受賞一覧
2023年度日本地震学会技術開発賞を受賞しました
(震度のリアルタイム演算法の開発 )
地震津波火山ネットワークセンター 㓛刀卓副センタ—長、青井真センター長、マルチハザードリスク評価研究部門 中村洋光副部門長、地震津波ネットワークセンター 鈴木亘主任研究員、マルチハザードリスク評価研究部門 森川信之主任研究員、藤原広行部門長が、2023年度日本地震学会技術開発賞を受賞しました。
この賞は日本地震学会において、地震学の発展に関わる優れた技術開発および研究基盤構築の功績が認められた個人または団体に贈られるものです。
授賞式は日本地震学会2024年度秋季大会の場において行われる予定です。
受賞対象功績名
震度のリアルタイム演算法の開発
受賞理由
地震に伴う揺れや被害の大きさおよび分布を発災直後に把握することは適切な初動対応をとる上で極めて重要です。
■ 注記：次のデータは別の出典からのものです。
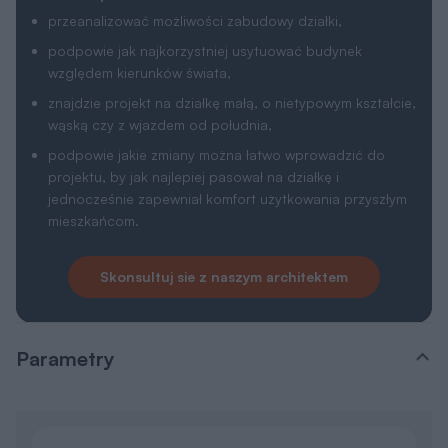
Kubatura
3
438,9 m
Wysokość budynku
8,36 m
Wysokość parteru
2,70 m
Wysokość poddasza / piętra
,91-2,95 m
Wysokość ścianki kolankowej
0,91 m
Wymiary budynku
8 x 8,9 m
Wymiary działki
16 x 16,9 m
Pokoje (z salonem)
4
Łazienki i wc
2
Sezonowość
Całoroczny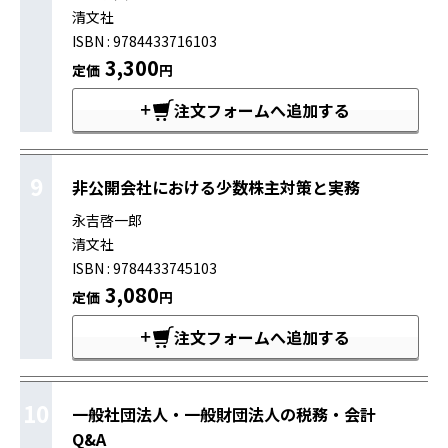
清文社
ISBN : 9784433716103
3,300
定価
円
注文フォームへ追加する
9
非公開会社における少数株主対策と実務
永吉啓一郎
清文社
ISBN : 9784433745103
3,080
定価
円
注文フォームへ追加する
10
一般社団法人・一般財団法人の税務・会計
Q&A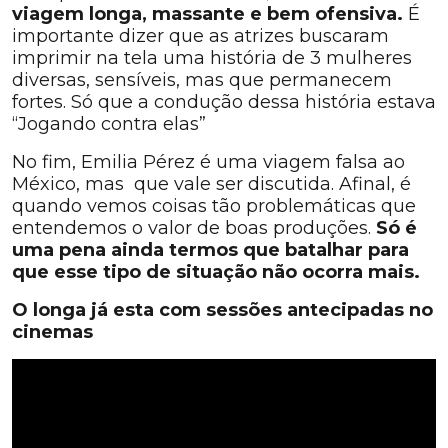
viagem longa, massante e bem ofensiva.
É
importante dizer que as atrizes buscaram
imprimir na tela uma história de 3 mulheres
diversas, sensíveis, mas que permanecem
fortes. Só que a condução dessa história estava
“Jogando contra elas”
No fim, Emilia Pérez é uma viagem falsa ao
México, mas que vale ser discutida. Afinal, é
quando vemos coisas tão problemáticas que
entendemos o valor de boas produções.
Só é
uma pena ainda termos que batalhar para
que esse tipo de situação não ocorra mais.
O longa já esta com sessões antecipadas no
cinemas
このような目的で使用される地震動指標として日本において最も浸透しているのは震度であり、多くの機関が震度で初動のレベルを定めているだけでなく、多くの国民が震度と揺れや被害の程度に関して相当程度の感覚を持っているなど、防災上極めて大きな役割を果たしています。
従来震度は体感や被害で定められていましたが、1990年代中頃から計測震度計が導入されたことにより自動化と時間短縮が図られました。しかし計測震度は1分間の地震動記録を用いて算出することから(平成8年気象庁告示第4号)、地震発生後1分半程度しないと発表されません。この問題を抜本的に解決することを目的に、防災科研の㓛刀卓副センター長を代表者とする本団体により提案された震度のリアルタイム演算法(以下、「本手法」と記す)は、最大加速度等の他の地震動指標を介すことなく時間領域の近似フィルタを用いて観測波形を処理することで、計測震度の計算精度と迅速性を両立させた画期的な方法です。同様な目的で過去にいくつかの方法の提案もありますが、大量のフーリエ変換処理が必要であったり、計測震度以外の連続的に算出可能な地震動指標を回帰式で変換する方法であったりするなど、適用できる演算装置や計算精度に限界がありました。本手法では演算量が少ない再帰型デジタルフィルタを用いることで迅速性(計算量削減)と計算精度保証を両立させ、観測装置によるリアルタイムかつ連続での現地計算を可能とし、通信量の軽減やパケット落ち等による指標の欠落時間の最小化に成功しています。
本手法はすべての防災科研の強震観測網K-NETおよびKiK-netの1700台超の観測装置だけでなく、気象庁や一部の自治体の震度計にも実装されています。緊急地震速報において震源要素を用いず震度予測するPLUM法は本手法を採用することで実現されており、地震の見逃しの低減等に貢献しています。また、日本列島の現在の揺れを表示する防災科研の「強震モニタ」は緊急地震速報の予測震度と実測のリアルタイム震度を重畳することで地震発生や地震動伝搬を把握できるサービスとして2008年から公開され、2011年東北地方太平洋沖地震や2016年熊本地震、2024年能登半島地震を含む被害地震直後のピークアクセスは数十万に達します。また、「Yahoo!天気・災害」における情報提供、「TBS NEWS DIG」及び、ゲヒルン株式会社の「NERV防災」アプリでのリアルタイム震度を表示する機能の追加など民間へも活用が広がっています。さらに、大地震発生直後対応の意思決定を支援することを目的とした防災科研のリアルタイム地震被害推定システム(J-RISQ)においても迅速化のためリアルタイム震度を採用しており、2016年熊本地震や2024年能登半島地震をはじめ、推定結果を防災クロスビュー等で公開しており、自治体の災害対策本部等で活用が進んでいます。
このように、本手法は日本で最も浸透している地震動指標である計測震度のリアルタイム演算を可能にすることで、これまで事後情報であった震度を、一般市民も含めたリアルタイム活用、そして大きく揺れ出す前の情報としての緊急地震速報の精度向上や、大地震発生からの迅速な災害対応のための被害推定に大きく貢献してきました。本手法の開発および改良から十余年の間に、強震計での現地処理等への実装が進むことで(特許利用はK-NET・KiK-netを除き1000件以上)リアルタイム震度が流通し、それらを活用した新たな研究が勃興し、防災情報が開発・改良され、近年急速に社会実装が進みました。
以上の理由から、優れた業績と地震学の発展への高い貢献をしたと認められ受賞したものです。